Training methodology was established to optimize reliability of outcome measures in the nusinersen clinical trials. The Children's Hospital of Philadelphia Infant Test of Neuromuscular Disorders (CHOP INTEND), Hammersmith Functional Motor Scale Expanded (HFMSE), and Revised Upper Limb (RULM) were primary or secondary outcomes.
Video review, quarterly conference calls, and item scoring checks supported evaluator competence. Baseline and screening along with video review established intra and inter-rater reliability.

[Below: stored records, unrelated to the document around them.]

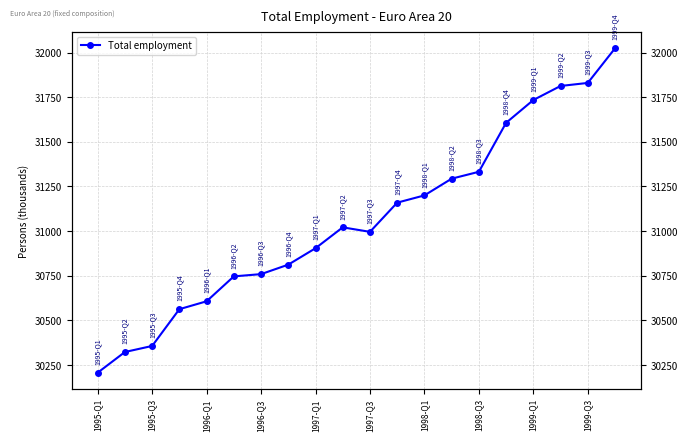

What is the average value?

31064.5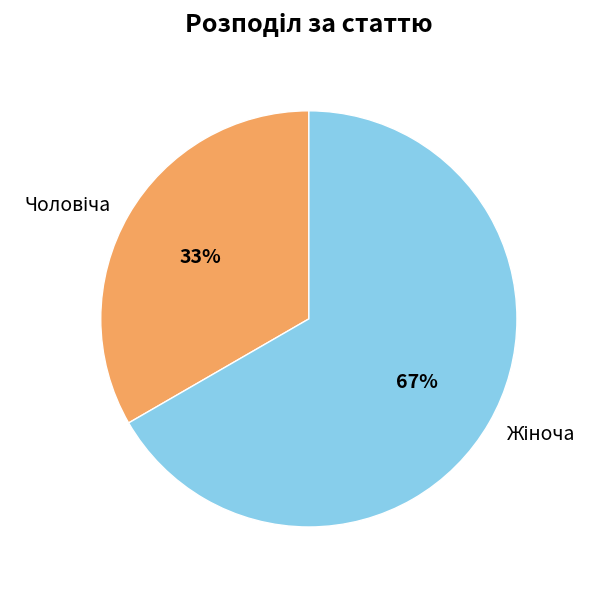

Is there any slice that represents more than half of the pie?

Yes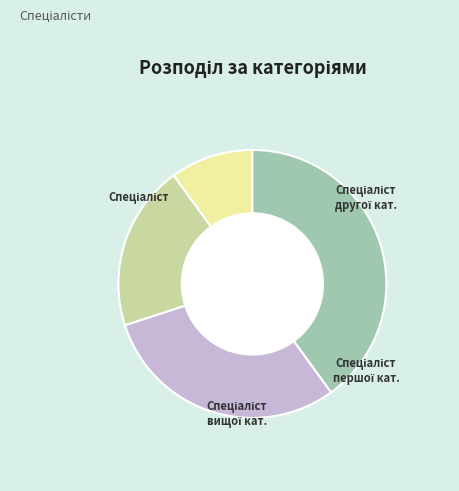

Does any single category account for the majority?

No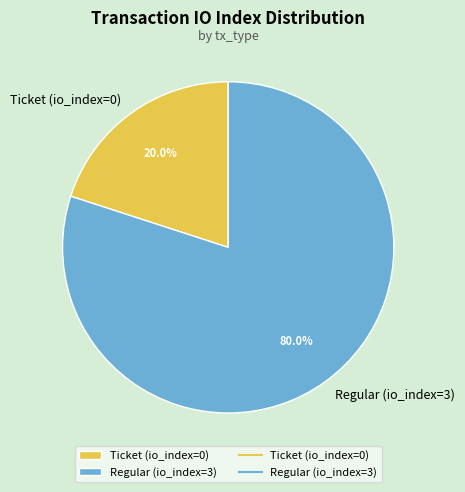

What portion of the pie excludes Regular (io_index=3)?

20.0%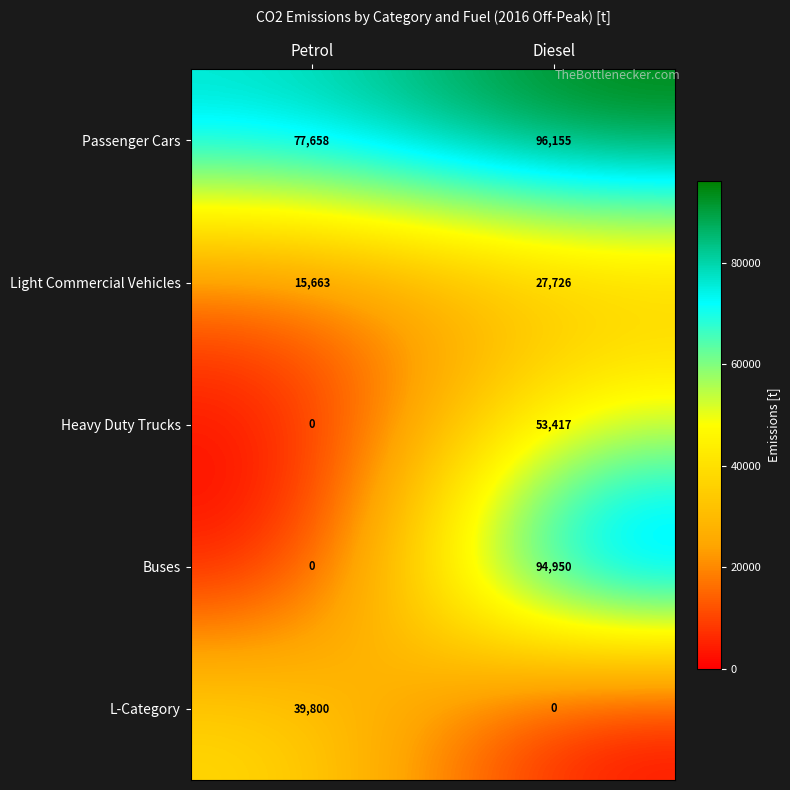

At which category is the sum across all series the highest?

Diesel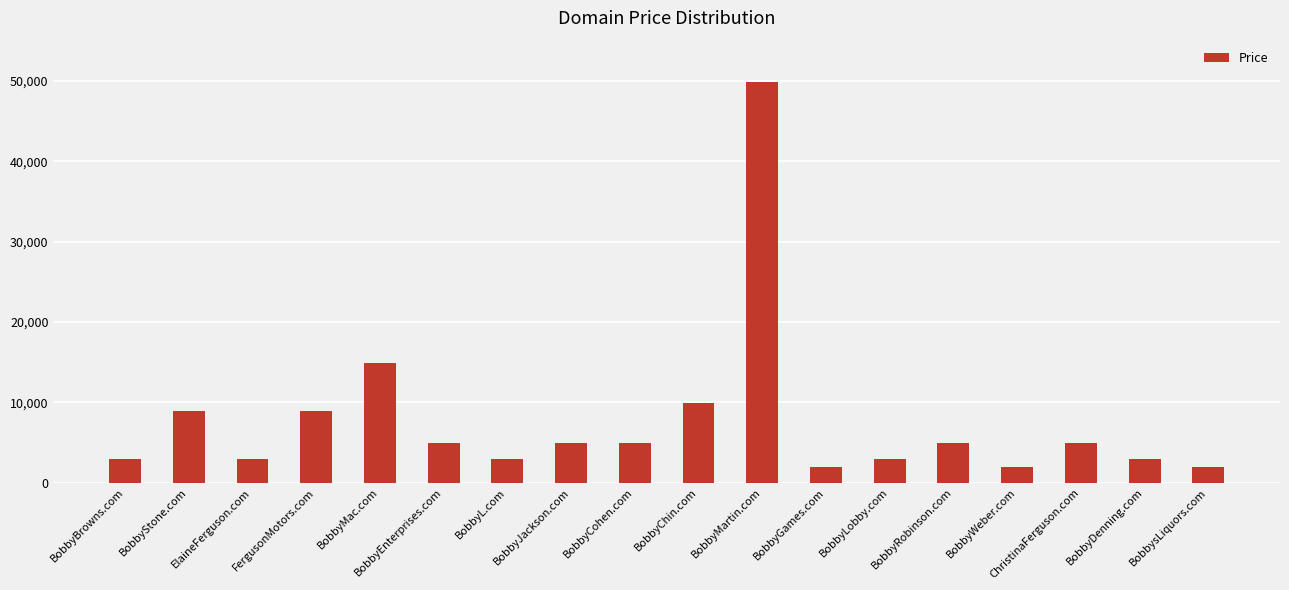

Reading left to right, transcribe all the data shown in this chart.

BobbyBrowns.com=2888	BobbyStone.com=8888	ElaineFerguson.com=2888	FergusonMotors.com=8888	BobbyMac.com=14888	BobbyEnterprises.com=4888	BobbyL.com=2888	BobbyJackson.com=4888	BobbyCohen.com=4888	BobbyChin.com=9888	BobbyMartin.com=49888	BobbyGames.com=1888	BobbyLobby.com=2888	BobbyRobinson.com=4888	BobbyWeber.com=1888	ChristinaFerguson.com=4888	BobbyDenning.com=2888	BobbysLiquors.com=1888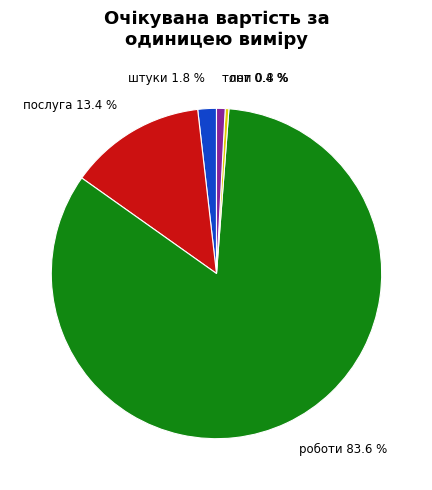

Does any single category account for the majority?

Yes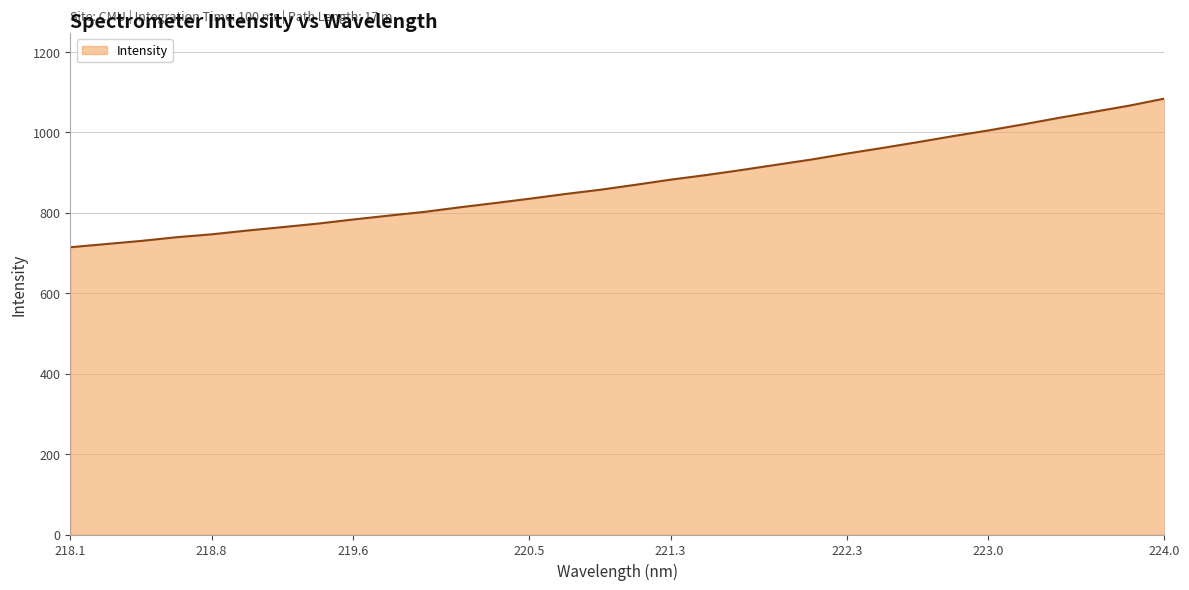

What is the difference between the maximum and minimum values?

369.5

Inter and intra-rater reliability were both excellent. Intraclass correlation coefficients (ICC) ranged between 0.906-0.994 across initial training meetings and 0.824-0.996 across annual retraining meetings. This was similar for CHOP INTEND (ICC = 0.824-0.951), HFMSE (ICC = 0.981-0.996), and RULM (ICC = 0.966-0.990). Intra-rater reliability for the CHOP INTEND, HFMSE, and RULM were ICC = 0.895 (95% CI: 0.852-0.926; n = 116), ICC = 0.959 (95% CI: 0.942-0.971; n = 125), and ICC = 0.948 (95% CI: 0.927-0.963; n = 126) respectively.
Rigorous evaluator training ensures reliability of assessment of subjects with spinal muscular atrophy (SMA) in multicenter international trials.